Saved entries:

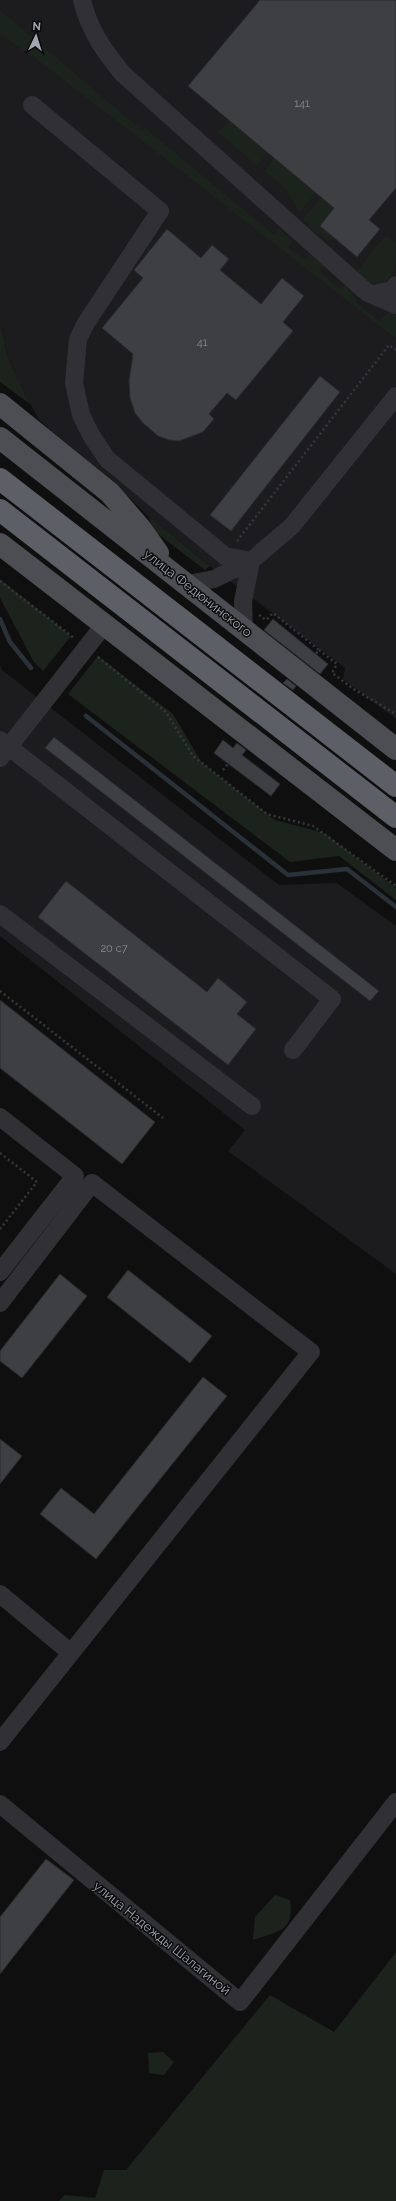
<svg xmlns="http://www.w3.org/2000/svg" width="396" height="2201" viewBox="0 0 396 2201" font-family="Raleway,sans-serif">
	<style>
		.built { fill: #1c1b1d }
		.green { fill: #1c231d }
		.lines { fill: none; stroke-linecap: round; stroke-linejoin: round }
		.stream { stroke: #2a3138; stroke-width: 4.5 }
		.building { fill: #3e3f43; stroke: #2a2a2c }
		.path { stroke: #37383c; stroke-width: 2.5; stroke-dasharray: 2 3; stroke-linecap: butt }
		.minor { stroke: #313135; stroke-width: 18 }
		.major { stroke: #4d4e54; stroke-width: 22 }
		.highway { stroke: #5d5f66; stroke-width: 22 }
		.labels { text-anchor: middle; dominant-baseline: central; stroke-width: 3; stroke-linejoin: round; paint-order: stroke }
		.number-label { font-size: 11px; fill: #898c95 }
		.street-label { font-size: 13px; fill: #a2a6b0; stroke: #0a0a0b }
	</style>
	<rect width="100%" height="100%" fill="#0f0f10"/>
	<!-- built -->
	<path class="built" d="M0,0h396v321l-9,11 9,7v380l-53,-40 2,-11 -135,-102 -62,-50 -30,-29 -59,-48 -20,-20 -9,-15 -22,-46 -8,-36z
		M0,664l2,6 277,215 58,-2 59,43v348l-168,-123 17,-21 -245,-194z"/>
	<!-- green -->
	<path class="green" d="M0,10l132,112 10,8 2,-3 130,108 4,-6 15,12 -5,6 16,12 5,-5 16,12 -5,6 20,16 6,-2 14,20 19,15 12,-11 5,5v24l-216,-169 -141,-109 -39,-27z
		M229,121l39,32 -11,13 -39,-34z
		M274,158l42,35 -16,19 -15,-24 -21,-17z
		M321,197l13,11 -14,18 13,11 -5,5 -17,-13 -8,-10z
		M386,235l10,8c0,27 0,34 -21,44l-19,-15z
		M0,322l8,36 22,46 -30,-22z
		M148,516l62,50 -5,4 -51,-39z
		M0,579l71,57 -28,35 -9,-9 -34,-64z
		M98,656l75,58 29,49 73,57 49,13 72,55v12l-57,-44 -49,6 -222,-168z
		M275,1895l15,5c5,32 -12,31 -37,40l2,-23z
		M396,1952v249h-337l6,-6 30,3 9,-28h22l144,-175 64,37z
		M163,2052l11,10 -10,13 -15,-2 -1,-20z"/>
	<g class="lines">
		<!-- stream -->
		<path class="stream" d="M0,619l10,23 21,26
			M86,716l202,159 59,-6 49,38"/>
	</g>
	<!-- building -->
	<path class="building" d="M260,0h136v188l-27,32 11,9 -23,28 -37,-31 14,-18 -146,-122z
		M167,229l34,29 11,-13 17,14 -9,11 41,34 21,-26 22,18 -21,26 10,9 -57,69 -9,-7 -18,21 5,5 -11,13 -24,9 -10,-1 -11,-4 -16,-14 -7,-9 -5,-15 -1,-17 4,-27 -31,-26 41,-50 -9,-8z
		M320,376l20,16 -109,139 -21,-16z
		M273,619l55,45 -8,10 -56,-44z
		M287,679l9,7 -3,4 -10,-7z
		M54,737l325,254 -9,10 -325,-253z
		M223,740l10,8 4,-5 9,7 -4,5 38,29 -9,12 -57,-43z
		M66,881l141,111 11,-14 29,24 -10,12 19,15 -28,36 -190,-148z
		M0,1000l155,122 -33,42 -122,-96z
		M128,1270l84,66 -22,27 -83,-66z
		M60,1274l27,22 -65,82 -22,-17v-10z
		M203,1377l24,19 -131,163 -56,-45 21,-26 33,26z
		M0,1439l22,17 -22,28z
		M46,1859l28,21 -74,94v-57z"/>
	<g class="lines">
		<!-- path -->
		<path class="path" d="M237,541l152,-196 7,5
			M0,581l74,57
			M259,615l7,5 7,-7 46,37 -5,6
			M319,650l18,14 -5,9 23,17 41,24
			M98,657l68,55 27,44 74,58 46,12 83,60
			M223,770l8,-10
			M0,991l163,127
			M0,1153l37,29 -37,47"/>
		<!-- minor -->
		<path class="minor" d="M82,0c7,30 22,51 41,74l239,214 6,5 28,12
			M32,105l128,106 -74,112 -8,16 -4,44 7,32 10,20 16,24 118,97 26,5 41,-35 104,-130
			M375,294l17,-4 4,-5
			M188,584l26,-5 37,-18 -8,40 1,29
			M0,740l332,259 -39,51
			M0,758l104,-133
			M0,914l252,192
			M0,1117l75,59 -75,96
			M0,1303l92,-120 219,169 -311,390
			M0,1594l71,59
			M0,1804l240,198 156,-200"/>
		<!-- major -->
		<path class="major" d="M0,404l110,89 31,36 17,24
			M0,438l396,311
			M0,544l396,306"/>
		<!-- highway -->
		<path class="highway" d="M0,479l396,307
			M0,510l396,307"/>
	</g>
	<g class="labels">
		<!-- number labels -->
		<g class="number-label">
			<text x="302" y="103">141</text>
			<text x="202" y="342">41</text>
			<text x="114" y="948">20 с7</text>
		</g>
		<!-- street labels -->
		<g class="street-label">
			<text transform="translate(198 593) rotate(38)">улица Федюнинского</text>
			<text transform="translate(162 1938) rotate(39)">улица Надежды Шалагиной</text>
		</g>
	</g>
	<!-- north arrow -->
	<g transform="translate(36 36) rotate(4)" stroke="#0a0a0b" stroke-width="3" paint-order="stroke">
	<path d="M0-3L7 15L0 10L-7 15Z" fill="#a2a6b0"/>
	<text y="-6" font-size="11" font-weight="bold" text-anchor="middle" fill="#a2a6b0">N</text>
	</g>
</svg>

What the task asks: The result should be a precise copy of all the entries, free of pictures.

Response to this exercise:
<svg xmlns="http://www.w3.org/2000/svg" width="396" height="2201" viewBox="0 0 396 2201" font-family="Raleway,sans-serif">
	<style>
		.built { fill: #1c1b1d }
		.green { fill: #1c231d }
		.lines { fill: none; stroke-linecap: round; stroke-linejoin: round }
		.stream { stroke: #2a3138; stroke-width: 4.5 }
		.building { fill: #3e3f43; stroke: #2a2a2c }
		.path { stroke: #37383c; stroke-width: 2.5; stroke-dasharray: 2 3; stroke-linecap: butt }
		.minor { stroke: #313135; stroke-width: 18 }
		.major { stroke: #4d4e54; stroke-width: 22 }
		.highway { stroke: #5d5f66; stroke-width: 22 }
		.labels { text-anchor: middle; dominant-baseline: central; stroke-width: 3; stroke-linejoin: round; paint-order: stroke }
		.number-label { font-size: 11px; fill: #898c95 }
		.street-label { font-size: 13px; fill: #a2a6b0; stroke: #0a0a0b }
	</style>
	<rect width="100%" height="100%" fill="#0f0f10"/>
	<!-- built -->
	<path class="built" d="M0,0h396v321l-9,11 9,7v380l-53,-40 2,-11 -135,-102 -62,-50 -30,-29 -59,-48 -20,-20 -9,-15 -22,-46 -8,-36z
		M0,664l2,6 277,215 58,-2 59,43v348l-168,-123 17,-21 -245,-194z"/>
	<!-- green -->
	<path class="green" d="M0,10l132,112 10,8 2,-3 130,108 4,-6 15,12 -5,6 16,12 5,-5 16,12 -5,6 20,16 6,-2 14,20 19,15 12,-11 5,5v24l-216,-169 -141,-109 -39,-27z
		M229,121l39,32 -11,13 -39,-34z
		M274,158l42,35 -16,19 -15,-24 -21,-17z
		M321,197l13,11 -14,18 13,11 -5,5 -17,-13 -8,-10z
		M386,235l10,8c0,27 0,34 -21,44l-19,-15z
		M0,322l8,36 22,46 -30,-22z
		M148,516l62,50 -5,4 -51,-39z
		M0,579l71,57 -28,35 -9,-9 -34,-64z
		M98,656l75,58 29,49 73,57 49,13 72,55v12l-57,-44 -49,6 -222,-168z
		M275,1895l15,5c5,32 -12,31 -37,40l2,-23z
		M396,1952v249h-337l6,-6 30,3 9,-28h22l144,-175 64,37z
		M163,2052l11,10 -10,13 -15,-2 -1,-20z"/>
	<g class="lines">
		<!-- stream -->
		<path class="stream" d="M0,619l10,23 21,26
			M86,716l202,159 59,-6 49,38"/>
	</g>
	<!-- building -->
	<path class="building" d="M260,0h136v188l-27,32 11,9 -23,28 -37,-31 14,-18 -146,-122z
		M167,229l34,29 11,-13 17,14 -9,11 41,34 21,-26 22,18 -21,26 10,9 -57,69 -9,-7 -18,21 5,5 -11,13 -24,9 -10,-1 -11,-4 -16,-14 -7,-9 -5,-15 -1,-17 4,-27 -31,-26 41,-50 -9,-8z
		M320,376l20,16 -109,139 -21,-16z
		M273,619l55,45 -8,10 -56,-44z
		M287,679l9,7 -3,4 -10,-7z
		M54,737l325,254 -9,10 -325,-253z
		M223,740l10,8 4,-5 9,7 -4,5 38,29 -9,12 -57,-43z
		M66,881l141,111 11,-14 29,24 -10,12 19,15 -28,36 -190,-148z
		M0,1000l155,122 -33,42 -122,-96z
		M128,1270l84,66 -22,27 -83,-66z
		M60,1274l27,22 -65,82 -22,-17v-10z
		M203,1377l24,19 -131,163 -56,-45 21,-26 33,26z
		M0,1439l22,17 -22,28z
		M46,1859l28,21 -74,94v-57z"/>
	<g class="lines">
		<!-- path -->
		<path class="path" d="M237,541l152,-196 7,5
			M0,581l74,57
			M259,615l7,5 7,-7 46,37 -5,6
			M319,650l18,14 -5,9 23,17 41,24
			M98,657l68,55 27,44 74,58 46,12 83,60
			M223,770l8,-10
			M0,991l163,127
			M0,1153l37,29 -37,47"/>
		<!-- minor -->
		<path class="minor" d="M82,0c7,30 22,51 41,74l239,214 6,5 28,12
			M32,105l128,106 -74,112 -8,16 -4,44 7,32 10,20 16,24 118,97 26,5 41,-35 104,-130
			M375,294l17,-4 4,-5
			M188,584l26,-5 37,-18 -8,40 1,29
			M0,740l332,259 -39,51
			M0,758l104,-133
			M0,914l252,192
			M0,1117l75,59 -75,96
			M0,1303l92,-120 219,169 -311,390
			M0,1594l71,59
			M0,1804l240,198 156,-200"/>
		<!-- major -->
		<path class="major" d="M0,404l110,89 31,36 17,24
			M0,438l396,311
			M0,544l396,306"/>
		<!-- highway -->
		<path class="highway" d="M0,479l396,307
			M0,510l396,307"/>
	</g>
	<g class="labels">
		<!-- number labels -->
		<g class="number-label">
			<text x="302" y="103">141</text>
			<text x="202" y="342">41</text>
			<text x="114" y="948">20 с7</text>
		</g>
		<!-- street labels -->
		<g class="street-label">
			<text transform="translate(198 593) rotate(38)">улица Федюнинского</text>
			<text transform="translate(162 1938) rotate(39)">улица Надежды Шалагиной</text>
		</g>
	</g>
	<!-- north arrow -->
	<g transform="translate(36 36) rotate(4)" stroke="#0a0a0b" stroke-width="3" paint-order="stroke">
	<path d="M0-3L7 15L0 10L-7 15Z" fill="#a2a6b0"/>
	<text y="-6" font-size="11" font-weight="bold" text-anchor="middle" fill="#a2a6b0">N</text>
	</g>
</svg>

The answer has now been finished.